Nascentes, em panteísmo, na metáfora da água, realiza a metalinguagem dos seus versos: “Minha palavra não é um badalar de sinos/ não se iguala às árias dos pássaros/ não penetra a alma das flores/ não reflete a claridade do infinito/ Minha palavra é essa nascente/ esse arroio no qual me assento […] (p.29). Ou ainda: “[…] escrever é como percorrer/ a linha d’água que se derrama/ da ânfora infinita/ onde moram as palavras” (p. 33).
Em Rios, o poeta faz o correr da vida, pari passu, com o correr das águas doces, identificando o processo de criação poética com o da natureza, “no rumor de todas as águas/ No canto de todos os pássaros/ na força do vento nos arvoredos” (p.36). E afirma mesmo: “Esses rios sinuosos são a vida” (p. 37). Ainda em postura panteísta, reafirma a metáfora: “Esses rios não são o que digo/ Às vezes o vento para de soprar/ e o rio se torna um espelho/ Nele vejo a face de todas as coisas / o que alguns chamariam de Deus”. (p.38). Mas, se os rios correm naturalmente para o mar, para o poeta “eles correm é para dentro de mim/ e eu emudeço – remanso que sou/ Os deixo fluir em meus versos/ e os aceito como a mim se revelaram” (p.40). Confirma a própria reflexão sobre a poesia, realizando um original processo de metalinguagem, quando afirma: “Tudo aqui são águas e são também/ a mais perfeita definição de poesia” (p.45) . Como “uma ciranda” a água é devolvida para a água, a palavra é devolvida em poesia…
Mares, também metaforicamente, traz a história e o fazer poético: “Outrora aqui chegaram as naus/ que venceram os oceanos/ Agora surgem esses versos/ como se fossem Argonautas” (p.51). Remete à Mensagem, de Fernando Pessoa: “Deus quere, o homem sonha, a obra nasce.” (O Infante. Mar Portuguez. Obra Completa. Rio de Janeiro, Aguillar, 1986, P. 78).
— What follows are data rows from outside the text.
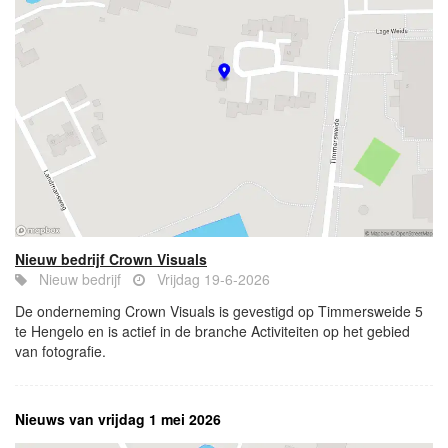
Nieuw bedrijf Crown Visuals
Nieuw bedrijf
Vrijdag 19-6-2026
De onderneming Crown Visuals is gevestigd op Timmersweide 5
te Hengelo en is actief in de branche Activiteiten op het gebied
van fotografie.
Nieuws van vrijdag 1 mei 2026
Ainda, lembrando Fernando Pessoa (“O’ MAR SALGADO, quanto do teu sal/ São lágrimas de Portugal” Idem, p. 82), diz: “Trago uma lágrima após outra lágrima/ que é como uma onda após outra onda” (p. 51). E em versos plásticos, intertextuais, visuais e múltiplos evidencia o avançar das naus; o avançar da sua poesia: “de lufada em lufada prossigo” (p.52); “ E se as ondas me levam/ o meu ser, refluente, navega” (p.55).
Depois, a consciência do fazer poético, pois “quando tudo é calmaria […] o poema vai se construindo/ à revelia de toda efusão marítima” (p. 58)
O Epílogo, conclusão do livro, das reflexões metafóricas, do fazer poético. “Tenho o corpo coberto de água/ posto que nela me sepulto […] pois água é a vida que a tudo rege” (p.66).
O poeta “descobriu na linguagem/ a mais adequada medida do seu êxito” (p.67). Assim, dando a volta, retoma o mito, conseguindo ouvir o conselho de Helios: “voa no meio e correrás seguro”. E seguro corre esse belo texto, que é ORATÓRIO DAS ÁGUAS, ilustrado por Gabriel Ferreira.